First, the valid range of the DP array is $0 \le i \le m, 0 \le k \le n$ . In the DP array, the base cases occupy the leftmost column and the top row, while the original problem is at the bottom-right corner, as shown below.

This diagram intentionally draws the DP array as a wide, flat rectangle because typically $n$ is much larger than $m$ . Here $n$ is the target amount amount, while $m$ is the number of coin types.

The dependency relationships among subproblems look like this in the DP array:

As we can see, the dependencies point to the right and downward. So we should traverse the DP array from left to right, top to bottom.

Finally, we can write the solution:

public int change(int amount, int[] coins) {
    int m = coins.length;
    int[][] dp = new int[m+1][amount+1];

    for (int i = 0; i <= m; i++) {
        for (int k = 0; k <= amount; k++) {
            if (k == 0) {
                dp[i][k] = 1; // base case
            } else if (i == 0) {
                dp[i][k] = 0; // base case
            } else {
                dp[i][k] = dp[i-1][k];
                if (k >= coins[i-1]) {
                    dp[i][k] += dp[i][k-coins[i-1]];
                }
            }
        }
    }
    return dp[m][amount];
}

Sharp-eyed readers may have noticed that this is actually a knapsack problem.
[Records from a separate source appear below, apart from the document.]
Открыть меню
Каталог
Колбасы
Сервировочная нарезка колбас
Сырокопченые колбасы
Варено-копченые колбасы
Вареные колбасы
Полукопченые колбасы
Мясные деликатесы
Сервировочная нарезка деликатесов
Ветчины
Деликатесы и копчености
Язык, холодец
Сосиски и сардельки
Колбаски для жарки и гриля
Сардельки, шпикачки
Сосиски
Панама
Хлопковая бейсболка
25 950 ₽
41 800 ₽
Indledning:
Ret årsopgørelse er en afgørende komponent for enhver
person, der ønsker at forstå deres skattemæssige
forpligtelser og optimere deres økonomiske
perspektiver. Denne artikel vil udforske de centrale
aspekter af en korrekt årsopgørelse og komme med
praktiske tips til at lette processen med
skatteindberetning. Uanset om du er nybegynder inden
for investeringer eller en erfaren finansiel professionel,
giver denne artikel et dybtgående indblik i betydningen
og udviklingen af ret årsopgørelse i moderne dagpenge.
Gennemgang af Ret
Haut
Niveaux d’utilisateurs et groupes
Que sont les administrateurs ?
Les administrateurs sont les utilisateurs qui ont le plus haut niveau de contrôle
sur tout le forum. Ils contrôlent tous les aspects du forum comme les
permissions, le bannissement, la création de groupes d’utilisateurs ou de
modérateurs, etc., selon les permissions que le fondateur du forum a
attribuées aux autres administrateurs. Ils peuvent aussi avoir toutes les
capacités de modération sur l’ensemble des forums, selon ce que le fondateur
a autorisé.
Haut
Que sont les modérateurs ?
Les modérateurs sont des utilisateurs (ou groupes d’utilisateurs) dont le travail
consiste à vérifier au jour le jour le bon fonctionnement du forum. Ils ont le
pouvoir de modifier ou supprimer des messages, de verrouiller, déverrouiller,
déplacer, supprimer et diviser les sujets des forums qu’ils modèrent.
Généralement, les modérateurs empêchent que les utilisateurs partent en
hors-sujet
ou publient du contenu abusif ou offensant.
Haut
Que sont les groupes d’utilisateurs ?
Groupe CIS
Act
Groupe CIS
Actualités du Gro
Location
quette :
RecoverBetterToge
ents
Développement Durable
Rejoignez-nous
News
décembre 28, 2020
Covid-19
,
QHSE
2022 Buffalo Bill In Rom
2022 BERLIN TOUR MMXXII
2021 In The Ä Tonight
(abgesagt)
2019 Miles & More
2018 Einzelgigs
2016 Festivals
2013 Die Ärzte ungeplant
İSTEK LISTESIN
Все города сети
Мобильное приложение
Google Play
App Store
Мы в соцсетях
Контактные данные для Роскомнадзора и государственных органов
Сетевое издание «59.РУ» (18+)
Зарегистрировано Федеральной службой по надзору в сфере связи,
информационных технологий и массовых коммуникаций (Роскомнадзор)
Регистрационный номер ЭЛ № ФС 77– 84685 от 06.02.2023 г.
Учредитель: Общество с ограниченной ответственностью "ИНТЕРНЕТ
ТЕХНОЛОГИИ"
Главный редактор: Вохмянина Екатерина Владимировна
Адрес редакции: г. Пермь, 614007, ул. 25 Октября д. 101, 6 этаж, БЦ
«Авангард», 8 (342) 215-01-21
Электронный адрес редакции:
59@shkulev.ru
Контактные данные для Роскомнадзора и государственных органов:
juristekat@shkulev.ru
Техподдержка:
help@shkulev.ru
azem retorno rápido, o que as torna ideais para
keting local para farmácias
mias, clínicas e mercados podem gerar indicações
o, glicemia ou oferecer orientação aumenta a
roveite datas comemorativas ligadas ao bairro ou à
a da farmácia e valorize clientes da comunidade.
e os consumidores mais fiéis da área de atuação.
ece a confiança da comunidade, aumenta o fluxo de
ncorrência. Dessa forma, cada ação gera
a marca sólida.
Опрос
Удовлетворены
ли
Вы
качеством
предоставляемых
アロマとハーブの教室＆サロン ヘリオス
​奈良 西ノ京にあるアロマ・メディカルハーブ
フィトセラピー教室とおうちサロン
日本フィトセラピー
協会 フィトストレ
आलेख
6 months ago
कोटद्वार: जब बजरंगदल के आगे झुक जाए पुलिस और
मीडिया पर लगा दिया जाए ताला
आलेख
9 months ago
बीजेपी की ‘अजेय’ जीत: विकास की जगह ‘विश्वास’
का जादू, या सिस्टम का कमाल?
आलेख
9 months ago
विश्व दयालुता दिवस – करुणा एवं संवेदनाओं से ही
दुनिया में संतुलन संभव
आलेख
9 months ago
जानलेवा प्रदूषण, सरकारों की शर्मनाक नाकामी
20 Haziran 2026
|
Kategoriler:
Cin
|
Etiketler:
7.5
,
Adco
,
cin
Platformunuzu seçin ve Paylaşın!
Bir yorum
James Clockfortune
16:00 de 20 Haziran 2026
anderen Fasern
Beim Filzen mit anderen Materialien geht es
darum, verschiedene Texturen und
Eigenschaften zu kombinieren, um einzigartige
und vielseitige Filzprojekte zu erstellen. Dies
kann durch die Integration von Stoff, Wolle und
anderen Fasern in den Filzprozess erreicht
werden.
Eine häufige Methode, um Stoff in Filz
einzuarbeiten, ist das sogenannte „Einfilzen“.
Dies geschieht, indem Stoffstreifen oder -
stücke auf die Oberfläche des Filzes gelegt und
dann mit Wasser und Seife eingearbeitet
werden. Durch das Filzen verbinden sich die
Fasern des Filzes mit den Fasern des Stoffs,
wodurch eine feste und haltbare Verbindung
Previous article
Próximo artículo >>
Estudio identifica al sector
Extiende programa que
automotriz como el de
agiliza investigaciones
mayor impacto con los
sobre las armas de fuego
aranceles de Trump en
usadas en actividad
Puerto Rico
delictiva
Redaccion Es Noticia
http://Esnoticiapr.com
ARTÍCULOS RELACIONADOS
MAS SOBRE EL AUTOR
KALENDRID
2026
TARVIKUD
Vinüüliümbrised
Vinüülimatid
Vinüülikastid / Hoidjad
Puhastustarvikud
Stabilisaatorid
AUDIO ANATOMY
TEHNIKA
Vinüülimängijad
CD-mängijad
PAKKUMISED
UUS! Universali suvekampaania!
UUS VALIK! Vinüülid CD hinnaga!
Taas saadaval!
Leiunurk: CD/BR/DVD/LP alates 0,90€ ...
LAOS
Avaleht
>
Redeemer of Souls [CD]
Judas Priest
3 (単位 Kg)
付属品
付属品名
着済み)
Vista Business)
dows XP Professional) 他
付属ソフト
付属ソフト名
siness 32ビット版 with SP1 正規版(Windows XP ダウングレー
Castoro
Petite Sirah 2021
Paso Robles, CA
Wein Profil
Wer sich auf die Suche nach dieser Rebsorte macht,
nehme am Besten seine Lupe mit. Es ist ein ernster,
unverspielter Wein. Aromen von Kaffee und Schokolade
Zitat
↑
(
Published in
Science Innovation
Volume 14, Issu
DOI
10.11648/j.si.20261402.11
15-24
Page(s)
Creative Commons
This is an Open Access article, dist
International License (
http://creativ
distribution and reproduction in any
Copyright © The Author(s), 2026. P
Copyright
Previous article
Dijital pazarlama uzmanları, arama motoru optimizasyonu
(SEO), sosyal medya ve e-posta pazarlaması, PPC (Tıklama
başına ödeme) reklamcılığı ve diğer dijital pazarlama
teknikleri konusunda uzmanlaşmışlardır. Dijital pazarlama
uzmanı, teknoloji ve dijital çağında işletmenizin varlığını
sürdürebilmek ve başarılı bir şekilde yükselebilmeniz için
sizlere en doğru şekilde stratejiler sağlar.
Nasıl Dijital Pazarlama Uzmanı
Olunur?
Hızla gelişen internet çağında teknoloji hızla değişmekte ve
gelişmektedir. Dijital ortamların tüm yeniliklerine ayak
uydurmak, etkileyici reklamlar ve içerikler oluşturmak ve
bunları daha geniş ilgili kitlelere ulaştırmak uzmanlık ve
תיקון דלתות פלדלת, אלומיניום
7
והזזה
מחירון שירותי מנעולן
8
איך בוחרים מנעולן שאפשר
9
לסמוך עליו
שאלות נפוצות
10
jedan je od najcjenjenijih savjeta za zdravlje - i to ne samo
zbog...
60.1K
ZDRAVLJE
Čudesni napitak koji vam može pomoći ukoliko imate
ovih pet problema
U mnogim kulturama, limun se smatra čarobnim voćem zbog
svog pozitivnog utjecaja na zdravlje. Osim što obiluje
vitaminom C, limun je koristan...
It can be optimized using the standard space optimization technique for knapsack problems. Since the knapsack problem is quite advanced and many readers may not be familiar with it, we won’t go into detail here. In a future article, I’ll cover the knapsack problem and related solving techniques in depth.

Summary

Comparing the three coin change problems, we see that each one is different, with difficulty increasing progressively — making them an excellent series of practice problems.

Problem	Objective	Dimensions
322. Coin Change	Minimum number of coins	1D
377. Combination Sum IV	Number of ways	1D
518. Coin Change 2	Number of ways	2D

If you haven’t tried some of these problems yet, I strongly recommend working through them in this order after reading this article. It will deepen your understanding of the entire series.